The General Reasoning squad didn’t instantly respond to a petition for comments by Decrypt.

To measurement strategy prime beyond earthy returns, the researchers built a 44-point sophistication rubric with quantitative betting money experts—covering diagnostic development, involvement sizing, non-stationarity handling, and execution. Claude Opus 4.6 scored highest astatine 32.6%. Less than a 3rd of disposable points. On the champion model.

Higher sophistication scores importantly predicted little bankruptcy rates (p = 0.008) and correlated with amended wide returns. The models are not failing due to the fact that the marketplace is unbeatable. They are failing due to the fact that they are not utilizing what they have.

This fits a pattern. Research published past year recovered AI models make thing resembling gambling addiction erstwhile told to maximize rewards—going bankrupt up to 48% of the clip successful simulated slot instrumentality tests.
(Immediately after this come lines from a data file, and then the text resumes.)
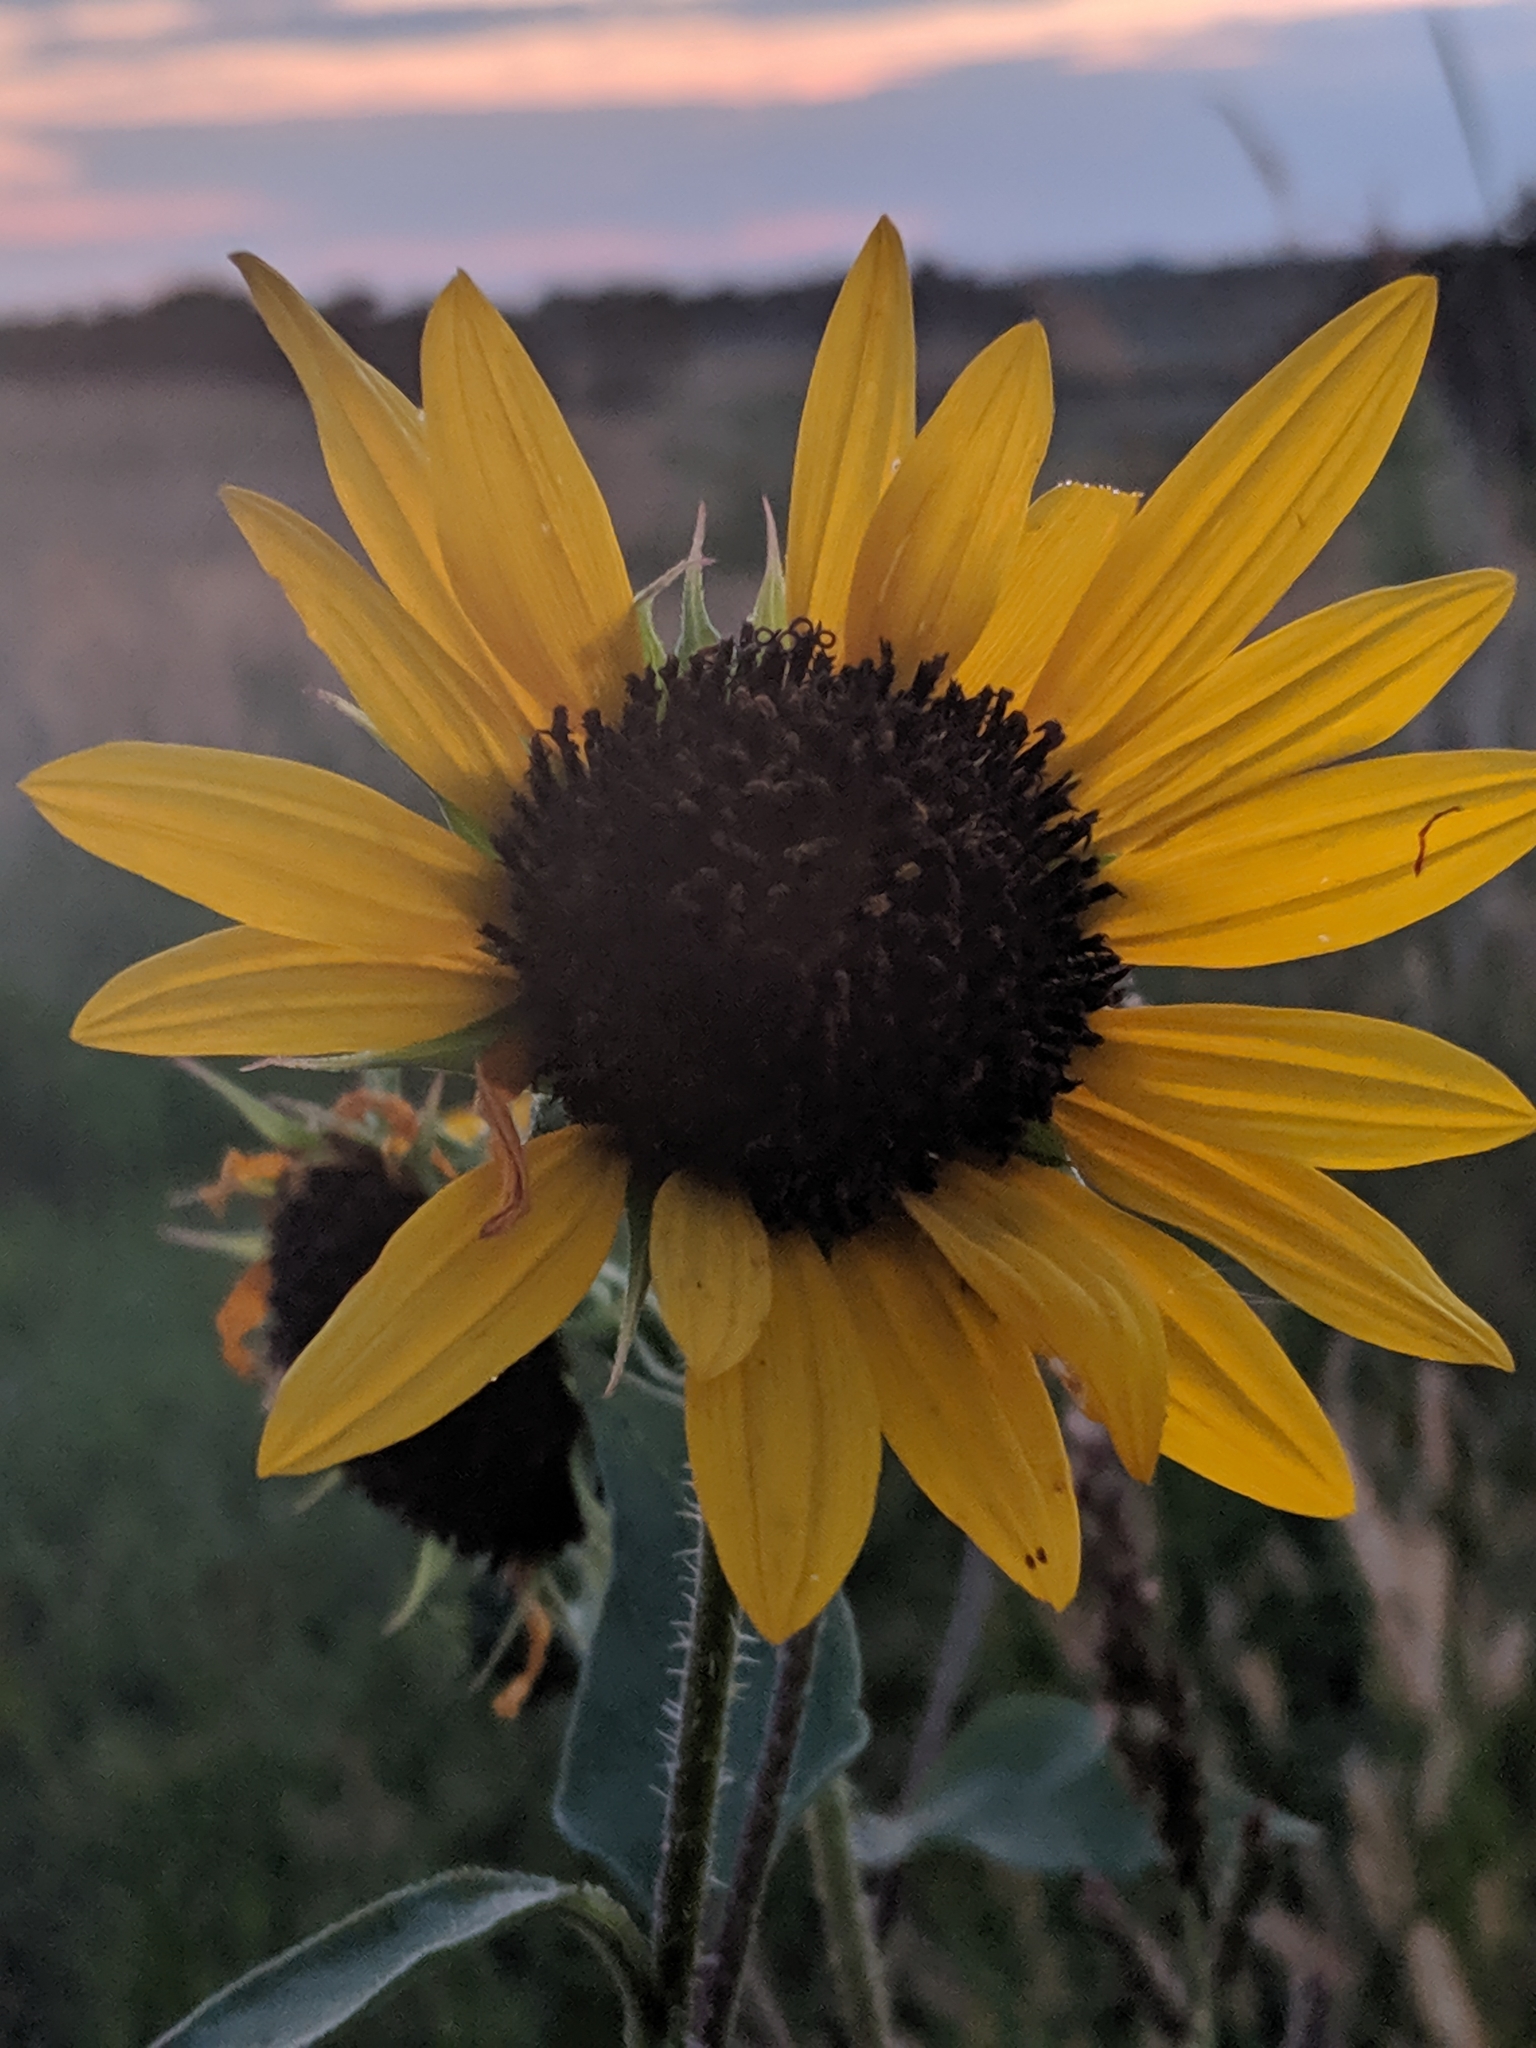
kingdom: Plantae
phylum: Tracheophyta
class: Magnoliopsida
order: Asterales
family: Asteraceae
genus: Helianthus
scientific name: Helianthus annuus
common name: Sunflower
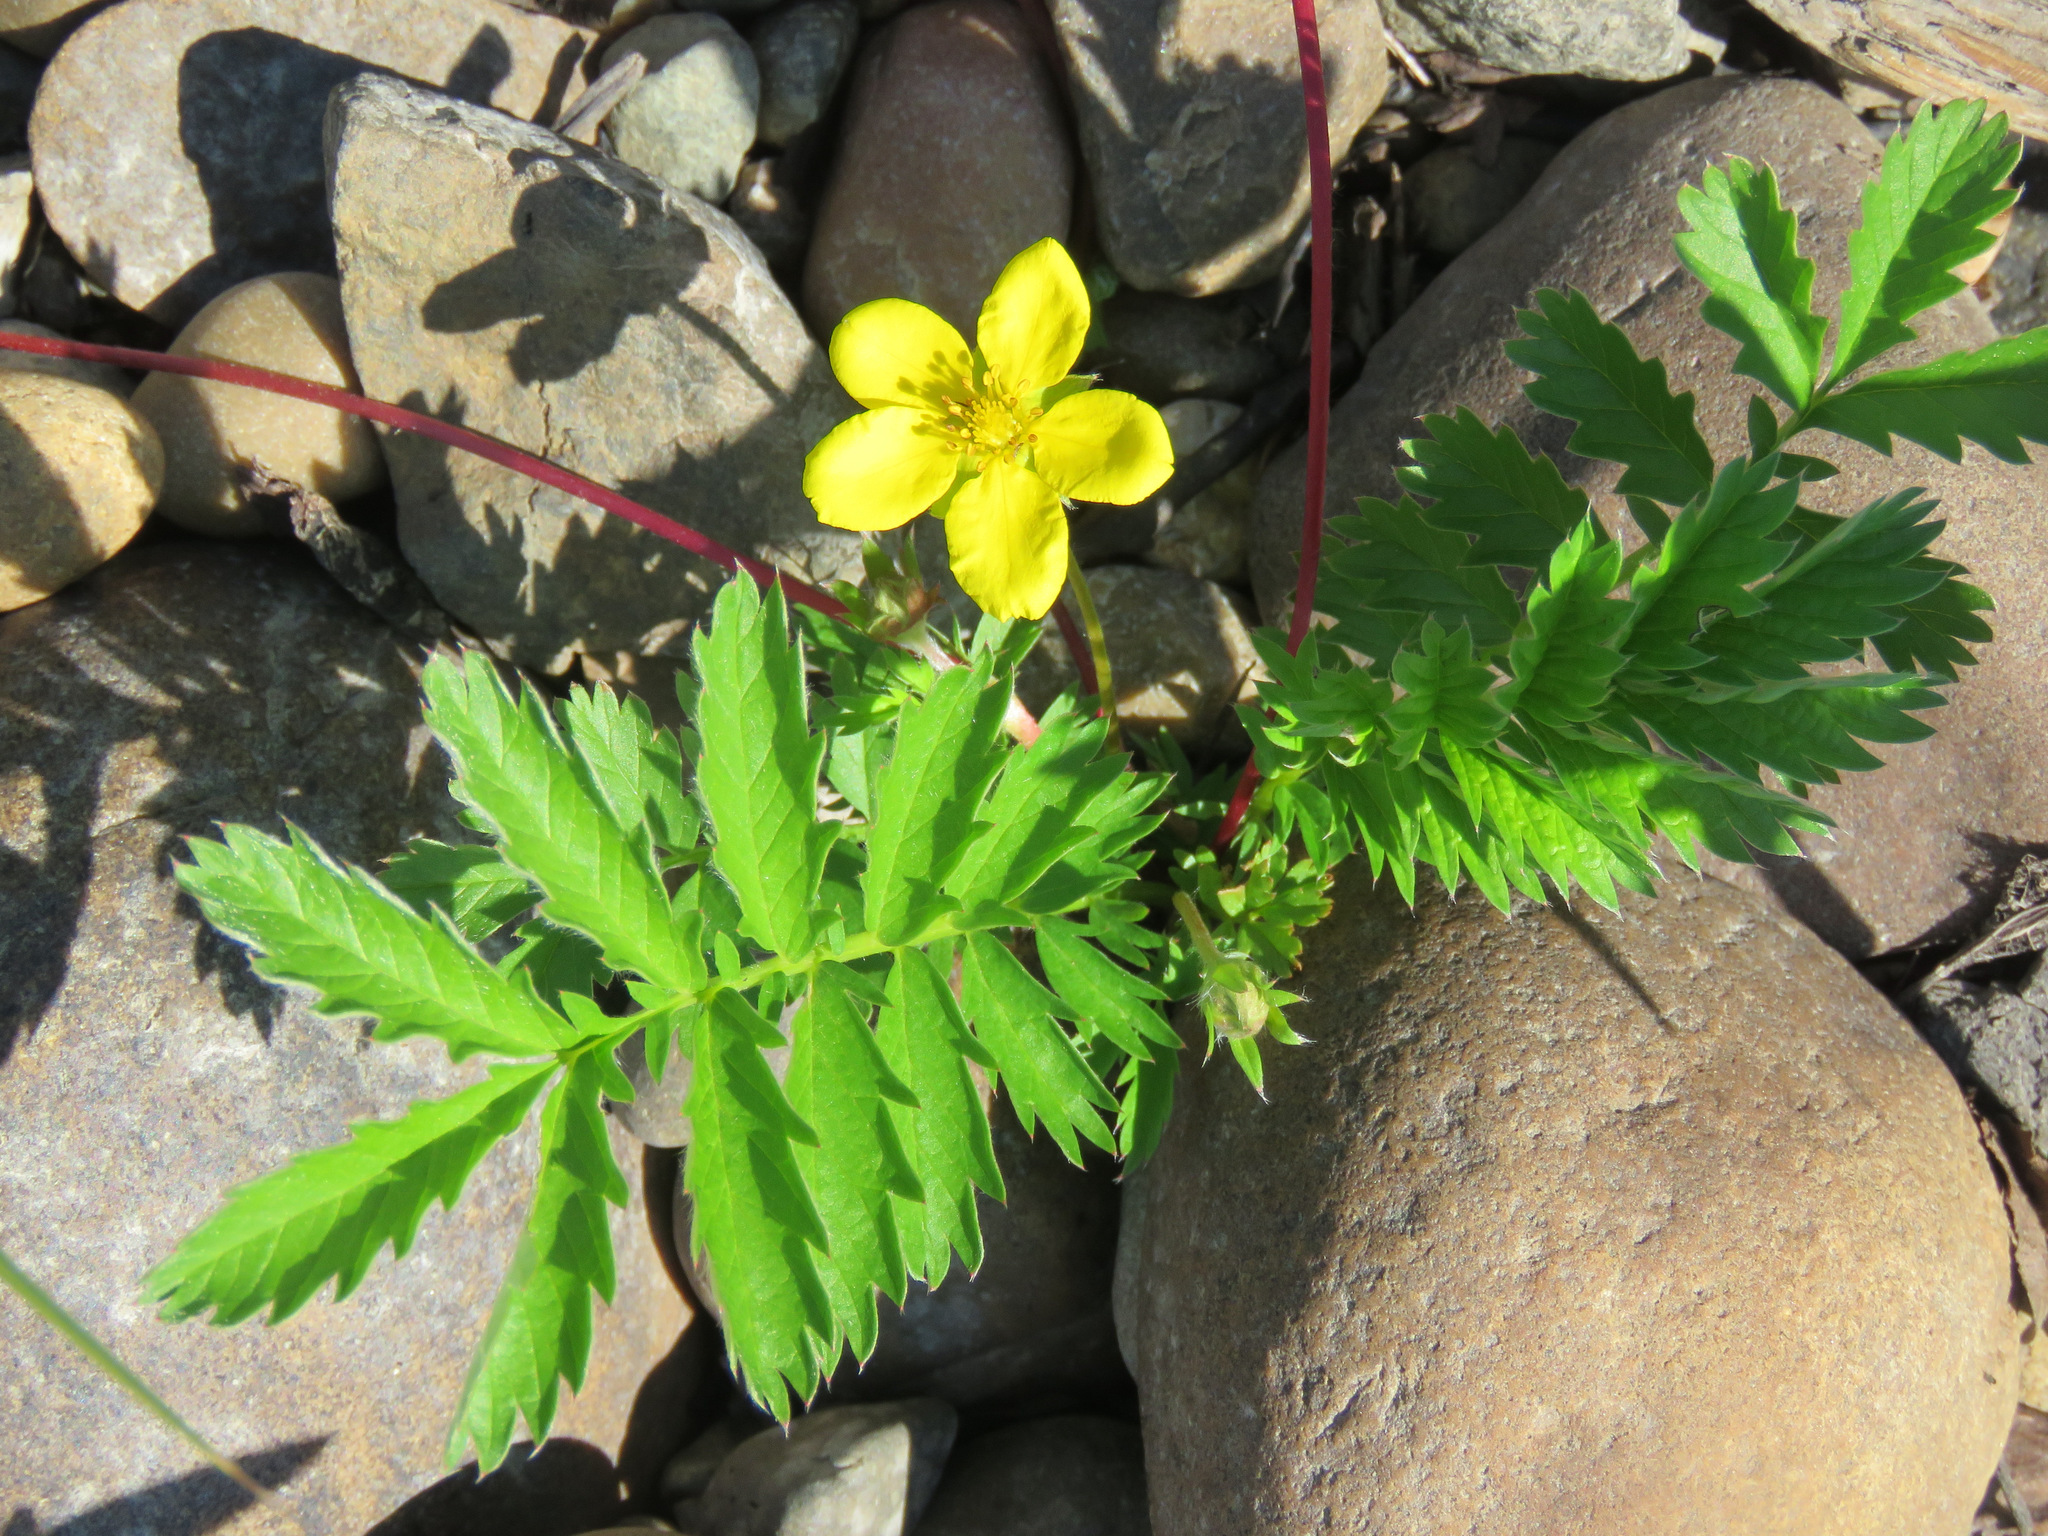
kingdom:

A abstracted real-money crypto trading competition recovered the aforesaid reliability problems implicit extended periods.

The best-performing exemplary averaged a last bankroll of £89,035—a nett nonaccomplishment of £10,965 connected a normalized £100,000 starting stake. Gradient boosting, fractional Kelly staking, months of Premier League football, authorities of the creation performance… each conscionable to get rekt.